# My paludarium



## Pico (Jan 12, 2008)

Hi , just wanted to show you my little paludarium . It is now about 6 months old and there are 2 E. Tricolor living in it . 




































greetings , pico


----------



## carola1155 (Sep 10, 2007)

looks good! 

got any shots of the frogs?


----------



## bLue_reverie (Mar 2, 2008)

can you provide a plant list.
all have that bright green glow


----------



## tkromer (Dec 20, 2007)

Beautiful!


----------



## Pico (Jan 12, 2008)

some pictures of the frogs 
 




and the plants are : 
Ficus pumila 
Ficus sunny 
solieri solieri 
N. Fireball 
fern ( of which I don't know the name ) 
Javamoss 
and some other plants of which I also forgot the names


----------



## Frank H (Nov 3, 2005)

Very nice.. Frogs look beautiful. Especially on that moss...


----------



## Pico (Jan 12, 2008)

A little update 








And since a few weeks I even have my first little frogs


----------



## gretchenellie (Aug 7, 2007)

that is definitely one beautiful tank!

you did a fantastic job on it!

and congrats on the froglets.. did you let the parents raise them?

*edit*

do you have any construction pictures of your tank?


----------



## Pico (Jan 12, 2008)

Thanks ! 
No , I let the frogs drop the "hatchlings" ( don't know how it's called in english ) in the water and I take them out and put them in a little tank . 
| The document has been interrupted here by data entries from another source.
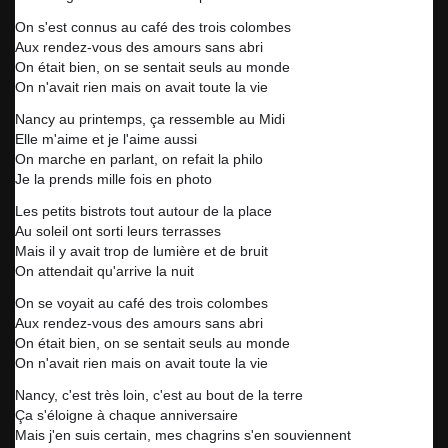
On s'est connus au café des trois colombes
Aux rendez-vous des amours sans abri
On était bien, on se sentait seuls au monde
On n'avait rien mais on avait toute la vie
Nancy au printemps, ça ressemble au Midi
Elle m'aime et je l'aime aussi
On marche en parlant, on refait la philo
Je la prends mille fois en photo
Les petits bistrots tout autour de la place
Au soleil ont sorti leurs terrasses
Mais il y avait trop de lumière et de bruit
On attendait qu'arrive la nuit
On se voyait au café des trois colombes
Aux rendez-vous des amours sans abri
On était bien, on se sentait seuls au monde
On n'avait rien mais on avait toute la vie
Nancy, c'est très loin, c'est au bout de la terre
Ça s'éloigne à chaque anniversaire
Mais j'en suis certain, mes chagrins s'en souviennent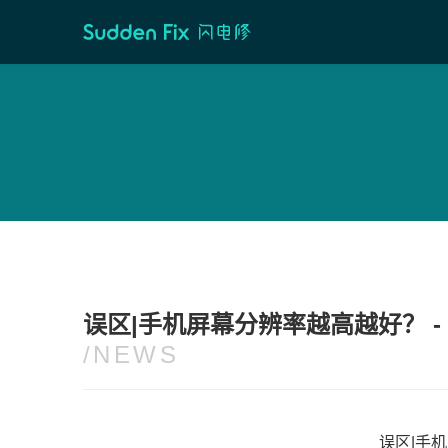
首页
/
维修资讯
误区|手机屏幕分辨率越高越好？ -
/NEWS
误区|手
I don't have a lot of pictures of the building , but here are a few :wink: 








Here there's a background in it and I made a landscape with great stuff








I placed a piece of wood in it and covered the great stuff and the background with silicone in wich I pressed the coco-peat 








After that I added some plants 









since that moment I have added some more plants and have changed the top ( I have removed the old glas and metal ventillation and placed new glas and 2 new metals ( fruitfly-proof :lol: ) ) and I have also changed the light ( I used to have a 11 watt PL and now it's 24 watt )


----------



## gretchenellie (Aug 7, 2007)

thank you for the construction pictures!

 

it looks pretty simple to construct..


----------



## knuckles4696 (Jun 23, 2008)

hi id really like to know what the name is of the plant thats all over your background im ure you named it but im not a big plant guy so i have no clue as to which it is  also does that start by planting on the ground and it creeps up or did you plant in the background? thanks tank looks great!


----------



## Pico (Jan 12, 2008)

Thanks , 
the one with the big leaves is ficus pumila and the one with the tiny leaves is soleirolia solierolii . 
I just pressed them against the background and after a while they started growing roots


----------